Voor de bewoners van het houten complex die opgevangen zijn in het landverhuizershotel wordt ondertussen bepaald waar zij uiteindelijk zullen worden geplaatst. Dat zou het rijksevacuatiekamp Veenhuizen in Drenthe worden. Jenny is ook bij deze operatie betrokken geweest. ‘We hebben die mensen met hulp van de Binnenlandse Strijdkrachten later op een avond weer uit het hotel aan de kade gehaald. In het gebouw floepten we opeens alle lichten aan en het was meteen inpakken en wegwezen geblazen. Iedereen begrijpt dat er zich toen vreselijke scenes hebben afgespeeld. Veel bewoners verwarden Veenhuizen met een strafkamp. Ze riepen: "mijn man heeft niets gedaan, we zijn eerlijk geweest, ons hele leven! We willen daar niet naar toe!” Het was zeer traumatisch voor de bewoners, hoewel ook hier weer met de zachte hand werd opgetreden.’

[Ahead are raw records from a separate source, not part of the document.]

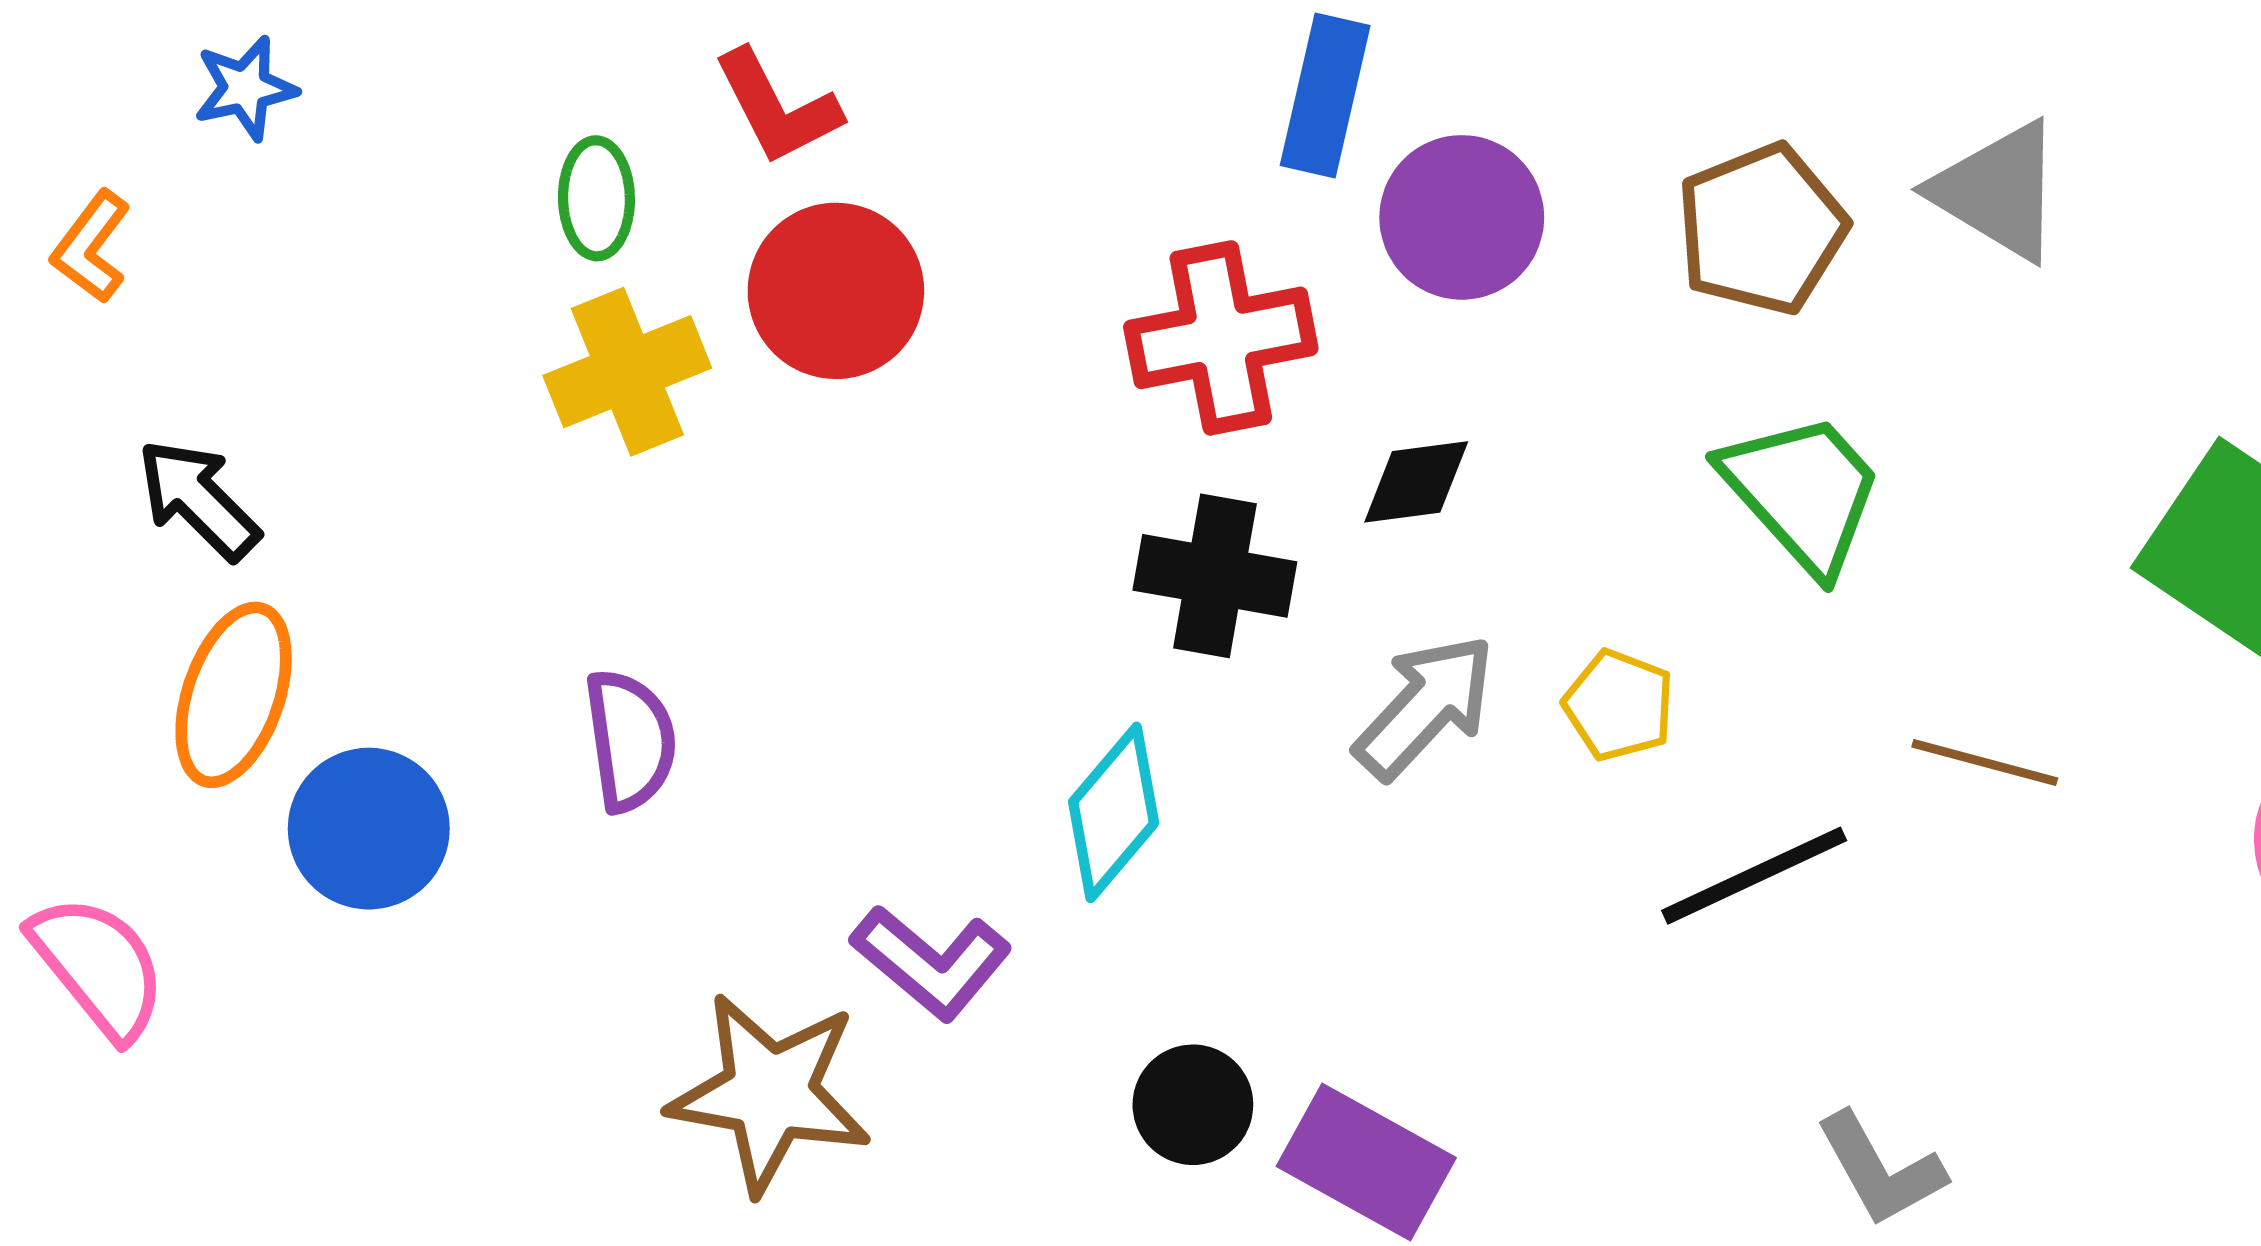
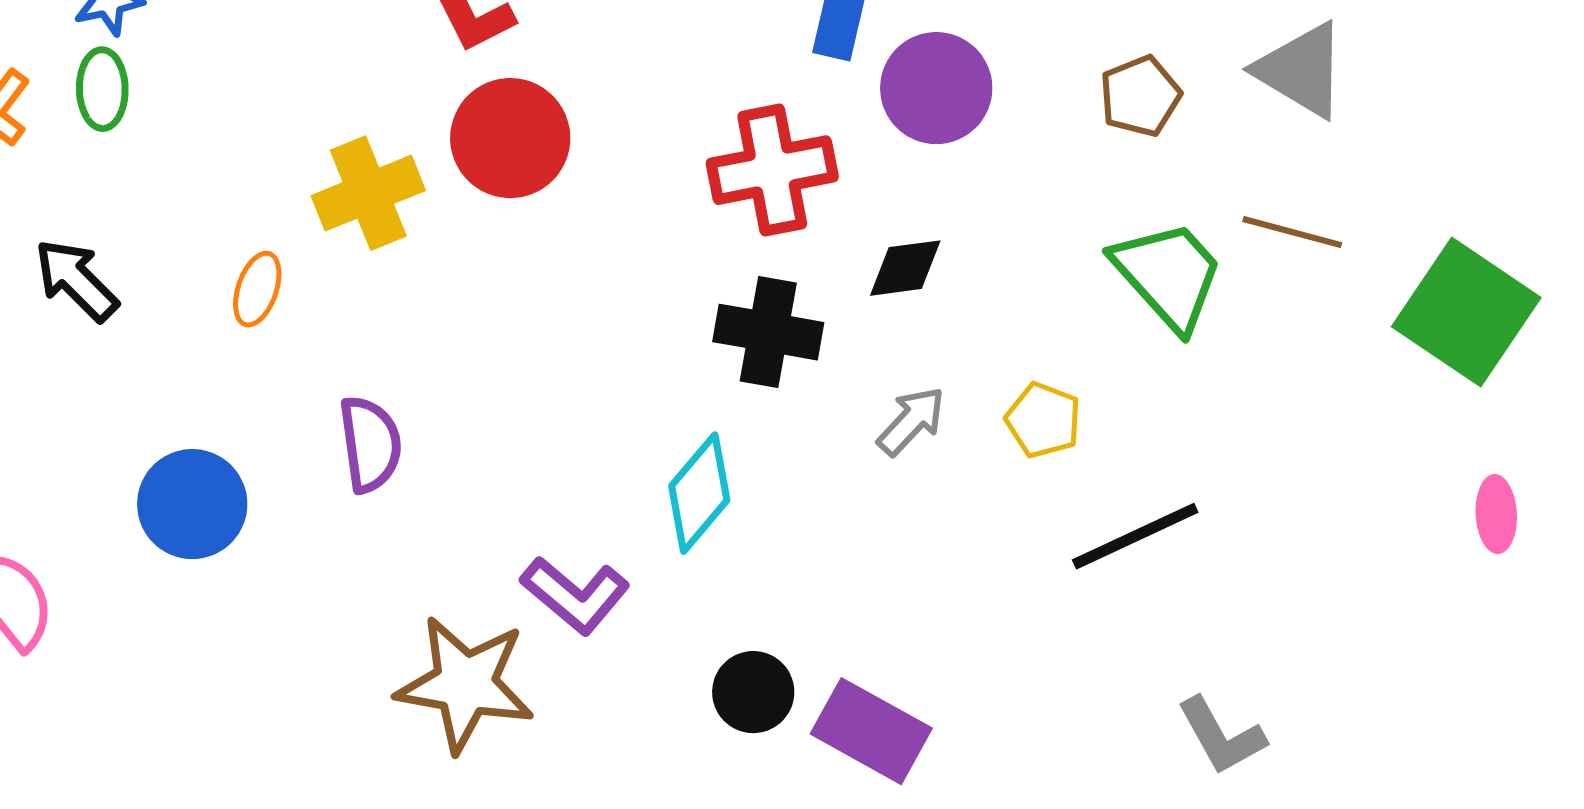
green ellipse: (596, 198) -> (102, 89), moved
brown pentagon: (1761, 229) -> (1140, 96), size x0.7
orange ellipse: (234, 695) -> (257, 289), moved, size x0.6
gray arrow: (1425, 707) -> (911, 421), size x0.7
brown line: (1985, 762) -> (1292, 232), moved

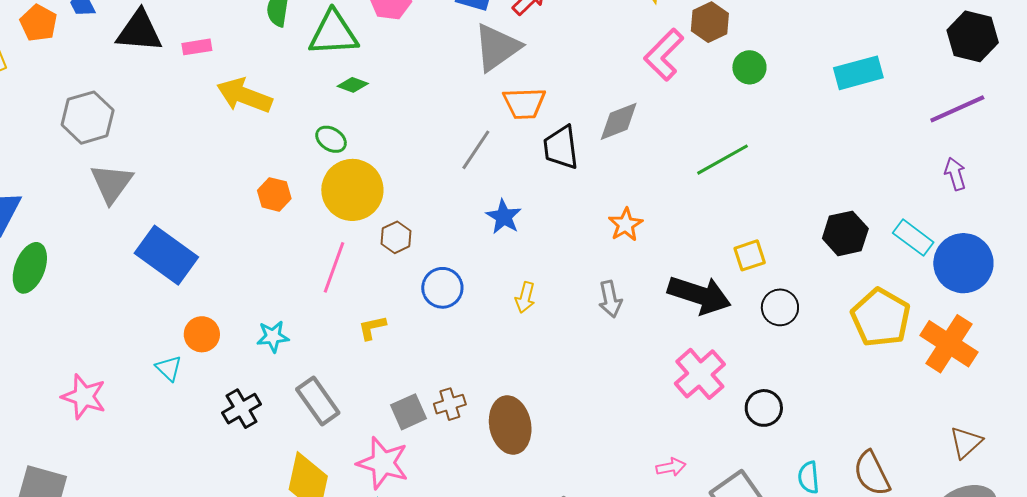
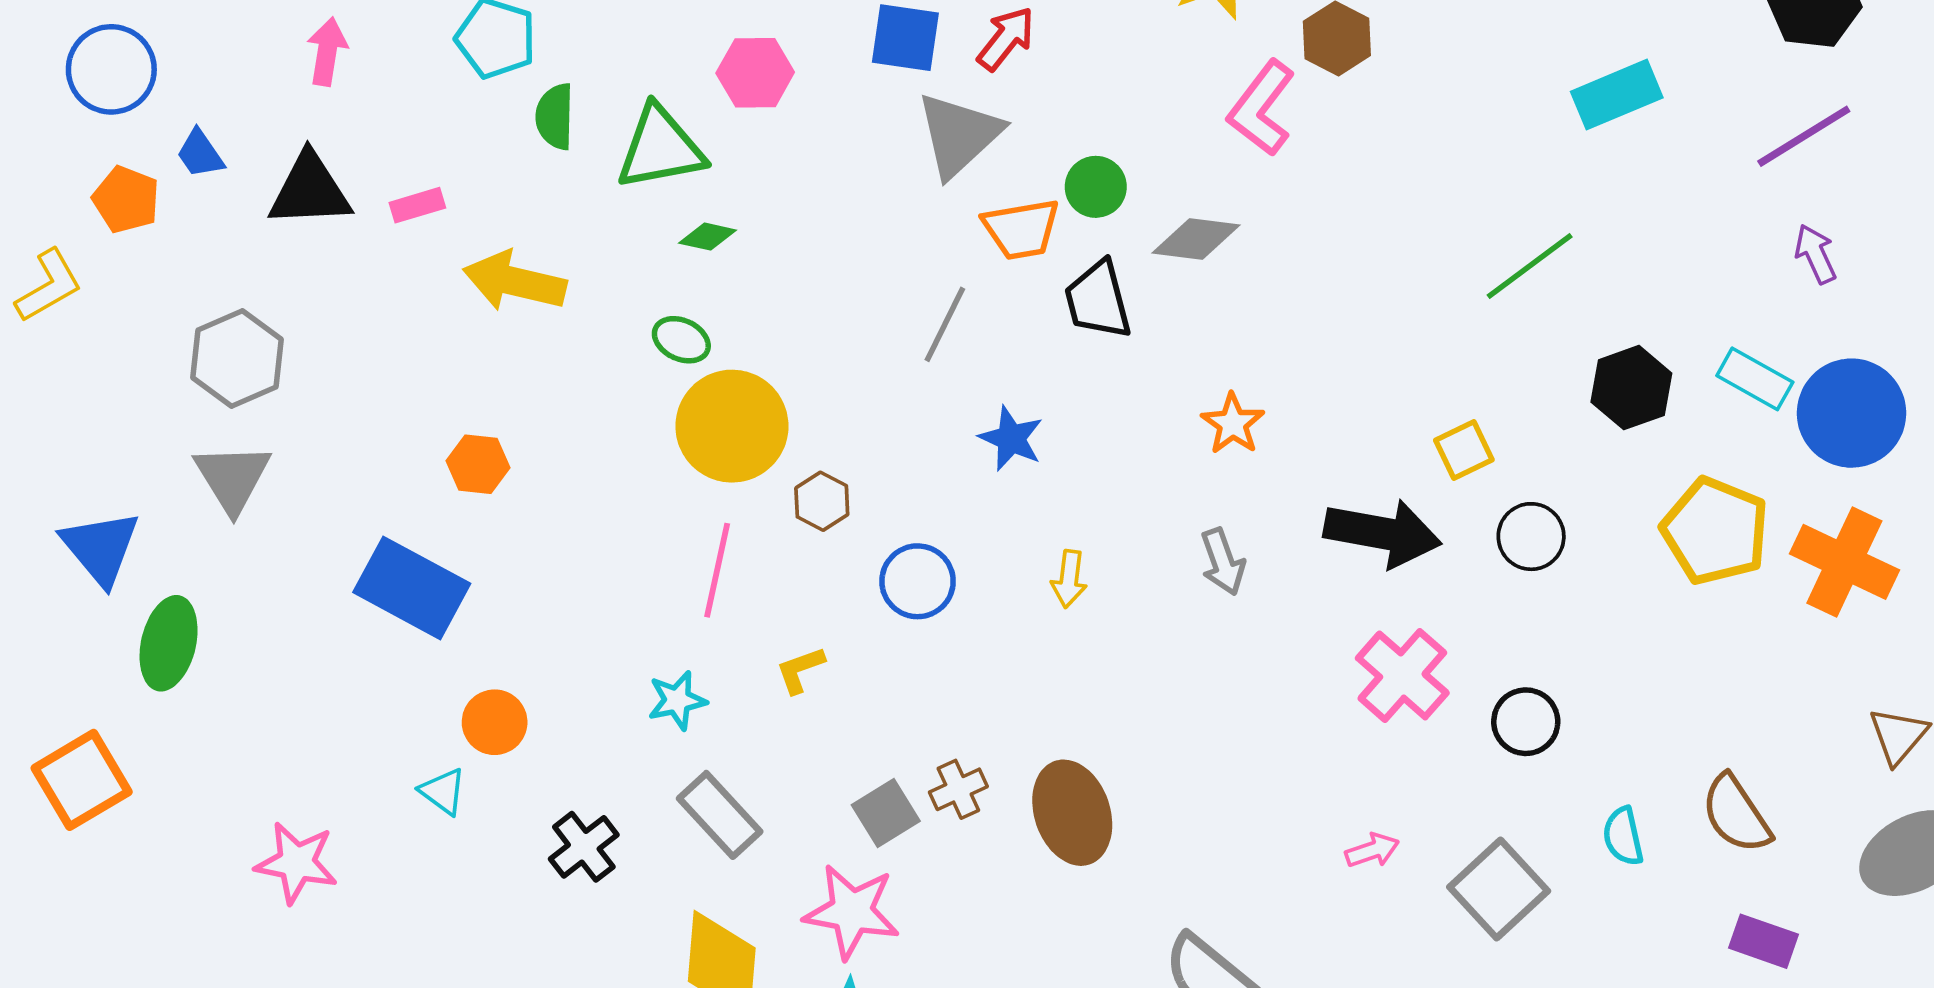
green circle: (749, 67) -> (1096, 187), moved
gray diamond: (619, 121) -> (1196, 239), turned 36
green line: (723, 160) -> (1530, 266), moved
gray triangle: (112, 183) -> (232, 478), moved
orange hexagon: (274, 194) -> (478, 464), moved
cyan star: (273, 337) -> (677, 700), moved

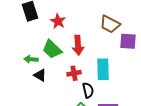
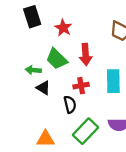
black semicircle: (88, 90) -> (70, 104), moved

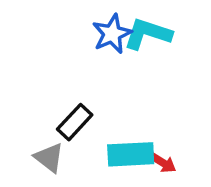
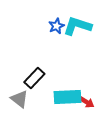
blue star: (112, 34) -> (56, 26), size x0.7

Deze operatie speelde zich in het grootste geheim af. Tijdens gesprekken in het stadhuis werd door de ambtenaren duidelijk gemaakt dat deze bewoners niet zomaar terug in de maatschappij geplaatst konden worden. Ze omschrijven de gezinnen als ‘een schip zonder roer, losgeslagen op de woeste zee, de zeilen gebold door de windhozen van degeneratie.’ Eerst was resocialisatie noodzakelijk. Tucht en discipline
Heel ver van een strafkamp staat Veenhuizen in de ogen van de oud-complexbewoners dan ook niet af wanneer ze er eenmaal geplaatst zijn. De mannen worden tewerkgesteld in fabrieken en werkplaatsen waar ze ongeschoolde arbeid moeten verrichten. De vrouwen krijgen verplichte cursussen in naaiwerk, hygiëne en opvoeding en de kinderen worden in internaten in de omgeving geplaatst. Het loon, dat wekelijks in loonzakjes wordt uitgedeeld moet bij de kampleiding worden ingeleverd en komt onder het beheer van een gezinsverzorger. Alleen samen met de gezinsverzorger mogen de vrouwen boodschappen halen en als er kleding gekocht moet worden mag alleen het goedkoopste worden uitgezocht. Een klein deel van het loon is voor wat zakgeld. De rest wordt door de gezinsverzorger op een spaarrekening gezet.
Dit regime, dat in het teken staat van het bestrijden van armoede en asociaal gedrag door het bijbrengen van normen en waarden, zou tot eind jaren ‘50 voortduren. Pas dan worden, onder druk van de politiek, de veel te dure kampen gesloten. Het hele resocialisatiebeleid wordt als mislukt beschouwd. De gezinnen die terugkeren naar Rotterdam gaan gebukt onder het stigma van ex kampbewoners en blijven hun leven lang grote moeite hebben om een plek in de maatschappij te vinden. Echt bevrijd, zoals de meeste landgenoten dat in mei 1945 meemaakten, zouden zij zich nooit meer voelen.